[RECORDS FOR THIS TASK Boundary: Start]

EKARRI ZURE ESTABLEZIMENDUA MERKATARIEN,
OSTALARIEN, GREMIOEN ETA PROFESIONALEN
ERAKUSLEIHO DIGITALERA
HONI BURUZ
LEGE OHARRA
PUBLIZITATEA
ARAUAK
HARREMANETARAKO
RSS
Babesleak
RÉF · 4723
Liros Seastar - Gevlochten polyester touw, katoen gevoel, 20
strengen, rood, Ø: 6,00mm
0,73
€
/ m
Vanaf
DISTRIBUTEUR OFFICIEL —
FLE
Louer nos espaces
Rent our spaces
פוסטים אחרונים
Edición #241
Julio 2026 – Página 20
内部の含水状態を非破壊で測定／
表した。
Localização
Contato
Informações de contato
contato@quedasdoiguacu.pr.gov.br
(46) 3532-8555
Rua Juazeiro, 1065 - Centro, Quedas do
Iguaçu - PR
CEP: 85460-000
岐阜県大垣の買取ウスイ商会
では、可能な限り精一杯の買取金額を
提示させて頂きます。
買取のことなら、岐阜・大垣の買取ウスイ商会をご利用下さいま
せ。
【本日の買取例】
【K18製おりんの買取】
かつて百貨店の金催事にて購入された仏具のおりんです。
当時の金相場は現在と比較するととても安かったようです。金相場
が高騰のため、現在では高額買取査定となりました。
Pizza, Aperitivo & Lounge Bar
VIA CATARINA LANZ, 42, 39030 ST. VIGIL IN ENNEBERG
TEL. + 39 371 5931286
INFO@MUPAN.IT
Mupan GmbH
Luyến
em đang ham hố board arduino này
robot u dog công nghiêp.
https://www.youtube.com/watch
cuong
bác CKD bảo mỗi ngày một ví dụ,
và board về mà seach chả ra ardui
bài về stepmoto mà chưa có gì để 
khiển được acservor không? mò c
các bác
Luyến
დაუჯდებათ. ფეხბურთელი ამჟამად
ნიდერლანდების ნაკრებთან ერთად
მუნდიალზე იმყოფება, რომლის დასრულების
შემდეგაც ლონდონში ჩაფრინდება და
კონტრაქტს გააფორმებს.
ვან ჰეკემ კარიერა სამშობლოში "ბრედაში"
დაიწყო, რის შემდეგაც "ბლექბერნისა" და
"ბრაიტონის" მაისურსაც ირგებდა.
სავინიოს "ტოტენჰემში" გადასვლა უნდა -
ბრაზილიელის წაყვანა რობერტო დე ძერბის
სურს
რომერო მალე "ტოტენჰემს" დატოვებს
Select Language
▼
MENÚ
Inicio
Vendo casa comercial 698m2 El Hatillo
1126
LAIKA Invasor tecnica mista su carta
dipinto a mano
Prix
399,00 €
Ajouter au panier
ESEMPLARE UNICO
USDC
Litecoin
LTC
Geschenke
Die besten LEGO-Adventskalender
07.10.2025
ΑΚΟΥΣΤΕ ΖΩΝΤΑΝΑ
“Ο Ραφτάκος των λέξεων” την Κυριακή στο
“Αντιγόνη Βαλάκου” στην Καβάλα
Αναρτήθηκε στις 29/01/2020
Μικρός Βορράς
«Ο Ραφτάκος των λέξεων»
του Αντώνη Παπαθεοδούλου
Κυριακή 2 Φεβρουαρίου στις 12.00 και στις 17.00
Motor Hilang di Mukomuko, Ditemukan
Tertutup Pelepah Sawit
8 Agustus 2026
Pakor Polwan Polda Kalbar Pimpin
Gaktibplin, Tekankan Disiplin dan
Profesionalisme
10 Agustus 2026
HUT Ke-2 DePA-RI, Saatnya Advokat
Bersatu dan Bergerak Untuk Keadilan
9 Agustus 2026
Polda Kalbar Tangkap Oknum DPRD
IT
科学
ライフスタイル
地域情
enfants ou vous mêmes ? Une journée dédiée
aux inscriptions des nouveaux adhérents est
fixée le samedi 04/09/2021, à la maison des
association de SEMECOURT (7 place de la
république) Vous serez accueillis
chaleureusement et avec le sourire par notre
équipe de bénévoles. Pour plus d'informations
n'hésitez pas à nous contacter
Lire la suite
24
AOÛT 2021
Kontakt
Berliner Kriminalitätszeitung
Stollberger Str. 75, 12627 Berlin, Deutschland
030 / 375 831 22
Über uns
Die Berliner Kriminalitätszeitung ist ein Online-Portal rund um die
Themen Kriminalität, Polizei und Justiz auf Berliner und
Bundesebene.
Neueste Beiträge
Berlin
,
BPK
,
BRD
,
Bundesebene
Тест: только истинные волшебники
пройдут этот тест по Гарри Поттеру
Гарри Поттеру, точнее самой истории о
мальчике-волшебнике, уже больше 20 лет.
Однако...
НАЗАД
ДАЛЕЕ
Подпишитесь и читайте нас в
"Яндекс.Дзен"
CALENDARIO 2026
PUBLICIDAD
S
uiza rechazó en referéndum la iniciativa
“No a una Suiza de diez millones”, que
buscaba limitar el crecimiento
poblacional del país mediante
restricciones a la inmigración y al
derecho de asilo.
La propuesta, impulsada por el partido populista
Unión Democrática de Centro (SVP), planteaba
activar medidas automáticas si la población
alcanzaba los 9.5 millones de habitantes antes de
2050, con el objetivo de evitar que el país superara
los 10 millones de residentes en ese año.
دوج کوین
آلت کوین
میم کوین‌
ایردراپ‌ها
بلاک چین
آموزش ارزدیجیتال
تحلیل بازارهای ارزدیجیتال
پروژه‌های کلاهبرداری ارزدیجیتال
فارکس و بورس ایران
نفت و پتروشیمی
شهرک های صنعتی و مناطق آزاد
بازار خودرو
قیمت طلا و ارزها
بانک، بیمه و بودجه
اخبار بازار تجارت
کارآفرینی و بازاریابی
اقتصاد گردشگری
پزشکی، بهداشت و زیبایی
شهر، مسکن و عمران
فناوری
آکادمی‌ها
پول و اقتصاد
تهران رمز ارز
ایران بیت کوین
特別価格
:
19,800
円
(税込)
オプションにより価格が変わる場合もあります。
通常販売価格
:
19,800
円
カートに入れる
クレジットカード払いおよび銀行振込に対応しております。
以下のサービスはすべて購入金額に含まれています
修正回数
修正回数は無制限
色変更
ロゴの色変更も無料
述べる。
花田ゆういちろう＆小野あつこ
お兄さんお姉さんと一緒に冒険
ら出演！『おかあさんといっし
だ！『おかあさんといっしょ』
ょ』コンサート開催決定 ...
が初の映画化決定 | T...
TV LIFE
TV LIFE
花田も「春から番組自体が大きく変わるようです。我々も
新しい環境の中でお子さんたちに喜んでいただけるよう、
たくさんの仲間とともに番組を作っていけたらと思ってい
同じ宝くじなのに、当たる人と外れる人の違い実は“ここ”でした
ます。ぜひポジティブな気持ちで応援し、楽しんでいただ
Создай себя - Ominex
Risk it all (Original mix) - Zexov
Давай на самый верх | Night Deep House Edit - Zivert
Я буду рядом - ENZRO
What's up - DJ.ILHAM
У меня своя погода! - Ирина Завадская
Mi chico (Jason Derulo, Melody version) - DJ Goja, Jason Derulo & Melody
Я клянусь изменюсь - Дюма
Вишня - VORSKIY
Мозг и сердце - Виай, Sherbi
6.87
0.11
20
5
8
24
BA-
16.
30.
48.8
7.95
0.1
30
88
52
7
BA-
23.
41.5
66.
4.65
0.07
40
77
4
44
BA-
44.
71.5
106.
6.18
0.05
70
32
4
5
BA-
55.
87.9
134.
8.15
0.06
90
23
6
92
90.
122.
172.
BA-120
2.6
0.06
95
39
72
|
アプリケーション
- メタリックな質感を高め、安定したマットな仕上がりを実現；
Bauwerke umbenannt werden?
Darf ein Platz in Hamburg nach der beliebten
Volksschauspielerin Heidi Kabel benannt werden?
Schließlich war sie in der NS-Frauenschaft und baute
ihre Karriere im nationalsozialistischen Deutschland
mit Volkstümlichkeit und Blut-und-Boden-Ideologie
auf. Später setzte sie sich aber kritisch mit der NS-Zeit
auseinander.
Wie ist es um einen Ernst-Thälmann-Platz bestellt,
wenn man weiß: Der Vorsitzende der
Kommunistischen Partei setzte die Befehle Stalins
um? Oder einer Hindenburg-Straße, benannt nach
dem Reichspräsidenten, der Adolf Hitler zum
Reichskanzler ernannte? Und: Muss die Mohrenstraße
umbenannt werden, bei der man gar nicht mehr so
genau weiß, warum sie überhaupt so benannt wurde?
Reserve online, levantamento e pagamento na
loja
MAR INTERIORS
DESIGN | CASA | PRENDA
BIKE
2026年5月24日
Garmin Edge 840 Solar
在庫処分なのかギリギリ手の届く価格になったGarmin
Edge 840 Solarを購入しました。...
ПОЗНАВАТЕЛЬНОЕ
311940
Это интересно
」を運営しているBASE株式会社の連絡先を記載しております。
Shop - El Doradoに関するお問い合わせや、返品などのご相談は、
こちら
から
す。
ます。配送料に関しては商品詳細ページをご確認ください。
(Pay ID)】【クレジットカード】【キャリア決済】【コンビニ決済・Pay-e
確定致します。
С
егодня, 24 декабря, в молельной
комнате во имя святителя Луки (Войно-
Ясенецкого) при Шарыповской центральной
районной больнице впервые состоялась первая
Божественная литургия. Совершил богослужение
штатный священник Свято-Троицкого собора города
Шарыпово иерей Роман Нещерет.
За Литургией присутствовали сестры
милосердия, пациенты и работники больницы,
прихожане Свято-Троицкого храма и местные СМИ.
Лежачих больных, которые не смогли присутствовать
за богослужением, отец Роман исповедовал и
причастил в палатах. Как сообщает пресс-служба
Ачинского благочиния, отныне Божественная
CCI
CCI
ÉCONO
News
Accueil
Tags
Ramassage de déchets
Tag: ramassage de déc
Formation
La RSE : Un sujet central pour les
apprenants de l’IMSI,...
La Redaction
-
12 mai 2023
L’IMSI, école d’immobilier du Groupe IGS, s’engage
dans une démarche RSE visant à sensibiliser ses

[RECORDS FOR THIS TASK Boundary: End]

TASK BRIEF: Please go through the data above and copy every line that has the word "Agustus".

SOLVED EXERCISE:
8 Agustus 2026
10 Agustus 2026
9 Agustus 2026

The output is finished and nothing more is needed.